Lagman’s brother, Hermon, disappeared during the martial law years due to his political activism. Lagman and Akbayan Rep. Tom Villarin said motions for reconsideration (MR) are being prepared to reverse the decision.

Ifugao Rep. Teddy Baguilat, on the other hand, said he is taking a leave from Congress “as a day of mourning,” after which he would resume fighting for the victims of human rights abuses and corruption that happened during the Marcos regime.

“Despite the SC’s decision, we must continue to explain to Filipinos especially the young why we shouldn’t allow the loss of freedoms to happen again,” the Ifugao representative said.

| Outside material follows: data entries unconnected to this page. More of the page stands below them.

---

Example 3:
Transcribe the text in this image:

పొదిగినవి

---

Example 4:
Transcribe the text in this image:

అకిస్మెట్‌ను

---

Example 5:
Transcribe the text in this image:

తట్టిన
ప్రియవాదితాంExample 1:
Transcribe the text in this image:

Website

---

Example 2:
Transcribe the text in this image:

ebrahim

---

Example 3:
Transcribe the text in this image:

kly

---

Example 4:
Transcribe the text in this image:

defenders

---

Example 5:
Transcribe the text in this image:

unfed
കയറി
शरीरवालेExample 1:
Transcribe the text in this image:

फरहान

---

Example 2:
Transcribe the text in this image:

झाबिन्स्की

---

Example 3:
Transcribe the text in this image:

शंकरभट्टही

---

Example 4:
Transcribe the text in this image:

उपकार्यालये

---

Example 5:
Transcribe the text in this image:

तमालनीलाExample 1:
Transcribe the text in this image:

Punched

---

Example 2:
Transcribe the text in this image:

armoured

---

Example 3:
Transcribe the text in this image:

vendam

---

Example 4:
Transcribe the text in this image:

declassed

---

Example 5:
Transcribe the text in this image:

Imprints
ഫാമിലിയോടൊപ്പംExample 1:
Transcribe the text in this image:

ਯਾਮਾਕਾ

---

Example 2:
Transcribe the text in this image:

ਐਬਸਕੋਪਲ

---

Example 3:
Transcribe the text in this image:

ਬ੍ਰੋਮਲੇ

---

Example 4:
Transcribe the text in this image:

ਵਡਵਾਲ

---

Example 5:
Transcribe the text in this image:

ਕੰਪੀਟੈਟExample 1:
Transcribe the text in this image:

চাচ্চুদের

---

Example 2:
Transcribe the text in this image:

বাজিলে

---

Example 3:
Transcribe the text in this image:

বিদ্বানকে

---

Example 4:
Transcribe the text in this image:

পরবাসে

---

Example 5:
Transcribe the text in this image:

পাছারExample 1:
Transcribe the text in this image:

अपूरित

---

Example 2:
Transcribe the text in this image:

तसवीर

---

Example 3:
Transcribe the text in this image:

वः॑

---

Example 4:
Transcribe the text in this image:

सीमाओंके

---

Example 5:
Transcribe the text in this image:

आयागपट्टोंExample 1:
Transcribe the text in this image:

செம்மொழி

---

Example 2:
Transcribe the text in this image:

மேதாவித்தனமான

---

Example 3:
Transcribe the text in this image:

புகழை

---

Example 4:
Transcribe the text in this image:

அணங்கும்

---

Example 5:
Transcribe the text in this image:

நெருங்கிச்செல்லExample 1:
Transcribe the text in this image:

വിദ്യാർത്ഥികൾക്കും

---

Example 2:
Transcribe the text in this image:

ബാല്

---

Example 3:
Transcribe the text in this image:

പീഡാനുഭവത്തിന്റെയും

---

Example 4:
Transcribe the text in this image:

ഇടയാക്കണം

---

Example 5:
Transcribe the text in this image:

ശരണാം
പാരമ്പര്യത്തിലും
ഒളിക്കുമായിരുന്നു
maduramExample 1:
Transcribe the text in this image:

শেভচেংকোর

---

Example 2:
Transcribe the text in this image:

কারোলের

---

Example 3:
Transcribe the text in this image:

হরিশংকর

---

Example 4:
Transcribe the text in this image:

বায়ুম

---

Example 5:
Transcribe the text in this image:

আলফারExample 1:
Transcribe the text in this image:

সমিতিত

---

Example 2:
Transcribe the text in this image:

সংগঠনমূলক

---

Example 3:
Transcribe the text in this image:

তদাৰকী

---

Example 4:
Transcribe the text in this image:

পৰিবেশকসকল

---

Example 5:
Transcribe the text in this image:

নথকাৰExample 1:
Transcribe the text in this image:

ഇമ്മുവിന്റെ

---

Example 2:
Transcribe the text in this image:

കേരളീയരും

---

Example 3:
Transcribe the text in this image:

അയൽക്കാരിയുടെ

President Ferdinand E. Marcos (or Ferdinand Emmanuel Edralin Marcos, Sr.) became Philippine president in 1965 and later declared martial law over the entire country in 1972 to “save the republic and form a new society,” he said.

During the martial law years, many opposition politicians and popular figures were imprisoned (including Nino Aquino). Some activists were allegedly summarily killed, while others disappeared without a trace.

The Marcos regime was ousted in 1986 by a so-called people-power revolution which installed the Cory Aquino administration. Marcos and his family were deported to Hawaii. In the morning of September 28, 1989, he died of kidney, heart, and lung ailments. His body was brought back to the country during the presidency of Fidel V. Ramos but on the condition that it be kept in Laoag, Ilocos Norte. It remained there for some 27 years.

Recently, the SC voted 9-5 in favor of a Marcos burial at the Libingan ng mga Bayani, a move backed by the nod of President Rodrigo Duterte. During his campaign in the presidential race this year, he talked about allowing the said burial.